(TEXT EXCERPT)
The highest positive rate of each index in the classification of waveform abnormalities was found in the latency prolongation and latency interlateral difference(Table 2). Therefore, the DSEP of patients with unilateral symptoms should not be examined only on the affected side, but should be routinely examined bilaterally, and bilateral interlateral comparisons should be performed. The DSEP and SSEPs of patients with scoliosis with and without clinical symptoms were statistically analyzed, and 62 patients showed abnormal DSEPs, among which the abnormality rate of SSEPs was 20% in 10 patients with clinical symptoms and 44.2% in 52 patients without clinical symptoms. The abnormalities of DSEP and SSEPs in patients with scoliosis were not correlated with clinical symptoms. Clinically, this neurophysiological examination should be performed even if the patient is asymptomatic.
In this retrospective monocentric study, all 62 patients had abnormal waveforms of DSEPs, however, only 25 patients had abnormal waveforms of SSEPs, indicating that DSEPs were more sensitive than SSEPs in detecting posterior column dysfunction which is difficult to evaluate by routine clinical examination.

(SUPPLIED MATERIAL)
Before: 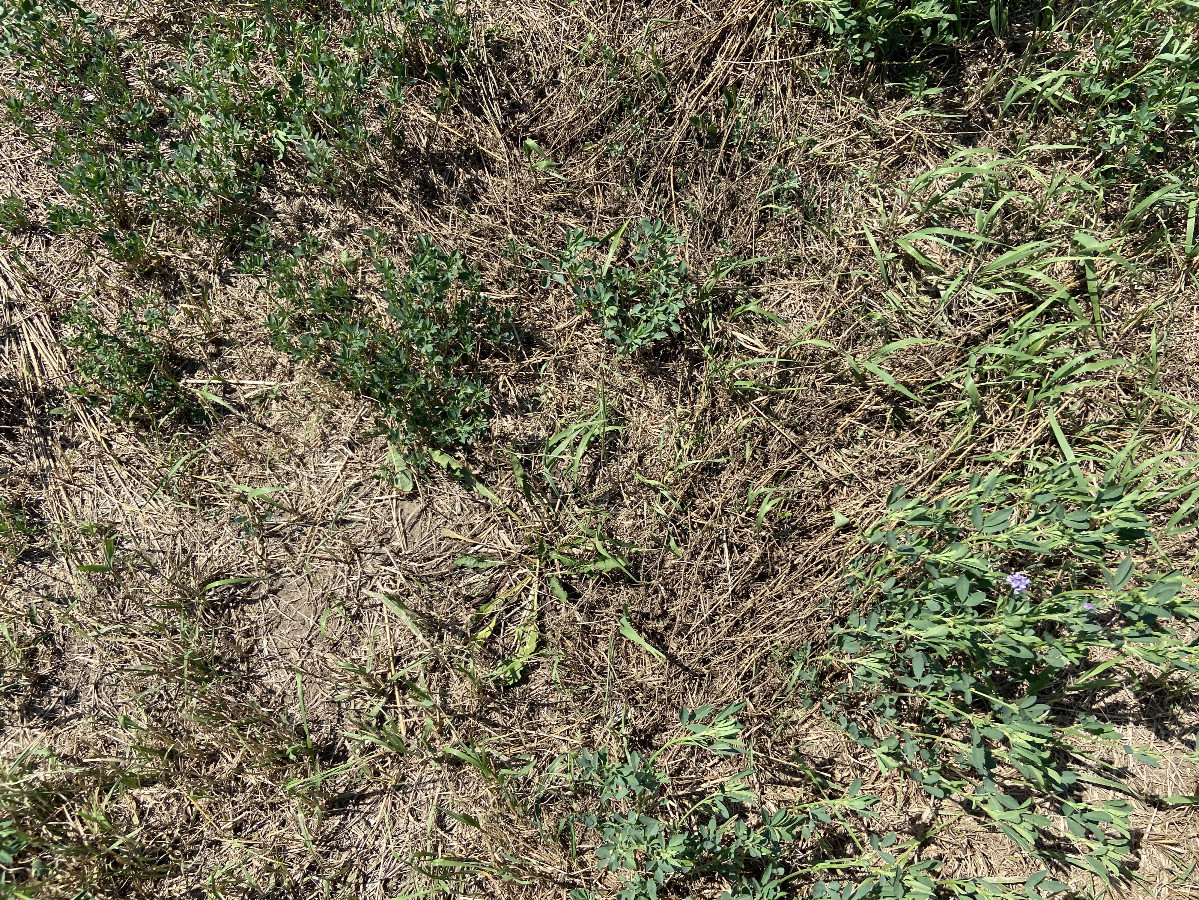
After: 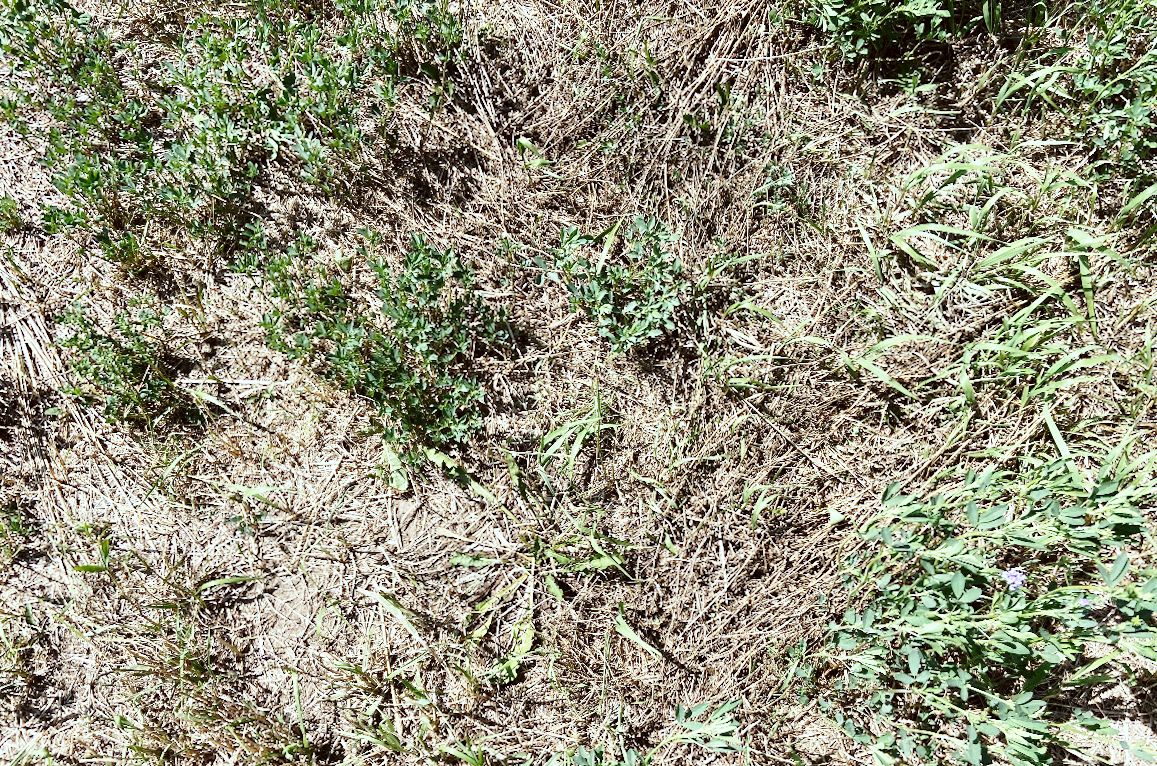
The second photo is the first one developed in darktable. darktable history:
base curve: curves: ch0 [(0, 0) (0.028, 0.03) (0.121, 0.232) (0.46, 0.748) (0.859, 0.968) (1, 1)], preserve colors none
crop and rotate: angle 0.259°, left 0.202%, right 2.641%, bottom 14.301%
color correction: highlights a* -3.33, highlights b* -6.16, shadows a* 3.16, shadows b* 5.46
exposure: exposure 0.203 EV, compensate exposure bias true, compensate highlight preservation false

(WORK TASK A) Rewrite the paragraph of the scoliosis text that begins "The highest positive rate" as a short bulleted list that keeps its main facts.
(WORK TASK B) Return the part of the scoliosis text between "The highest positive" and "patient is asymptomatic.", inclusive.
The items are not needed for what follows.

(EXERCISE OUTPUT A)
- Latency prolongation and latency interlateral difference showed the highest positive rates among waveform abnormalities (Table 2).
- DSEP should be examined bilaterally as routine, with interlateral comparison, even in patients with unilateral symptoms.
- Of 62 patients with abnormal DSEPs, SSEPs were abnormal in 20% of the 10 with clinical symptoms and 44.2% of the 52 without.
- DSEP and SSEP abnormalities in scoliosis did not correlate with clinical symptoms.
- The examination should be performed even in asymptomatic patients.

(EXERCISE OUTPUT B)
The highest positive rate of each index in the classification of waveform abnormalities was found in the latency prolongation and latency interlateral difference(Table 2). Therefore, the DSEP of patients with unilateral symptoms should not be examined only on the affected side, but should be routinely examined bilaterally, and bilateral interlateral comparisons should be performed. The DSEP and SSEPs of patients with scoliosis with and without clinical symptoms were statistically analyzed, and 62 patients showed abnormal DSEPs, among which the abnormality rate of SSEPs was 20% in 10 patients with clinical symptoms and 44.2% in 52 patients without clinical symptoms. The abnormalities of DSEP and SSEPs in patients with scoliosis were not correlated with clinical symptoms. Clinically, this neurophysiological examination should be performed even if the patient is asymptomatic.